MATERIAL PROVIDED:
__________________________________________________
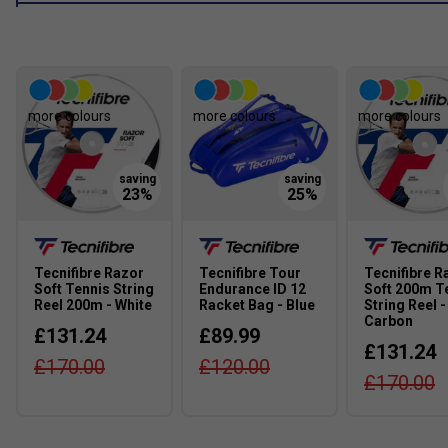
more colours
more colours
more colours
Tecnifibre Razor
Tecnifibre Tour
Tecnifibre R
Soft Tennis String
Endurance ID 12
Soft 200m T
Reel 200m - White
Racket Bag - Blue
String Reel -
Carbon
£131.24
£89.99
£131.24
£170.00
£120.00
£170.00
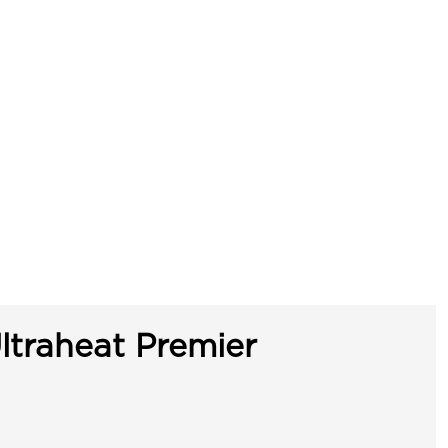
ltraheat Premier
__________________________________________________
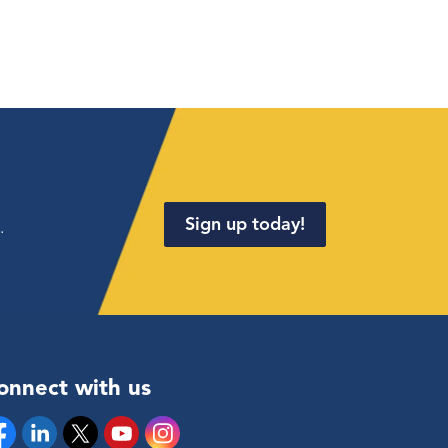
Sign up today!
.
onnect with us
__________________________________________________
WORK REQUIRED: Pull out every line above that contains the string "Tecnifibre", counting only matches with the same capitalization.

ANSWER SPACE:
Tecnifibre Razor
Tecnifibre Tour
Tecnifibre R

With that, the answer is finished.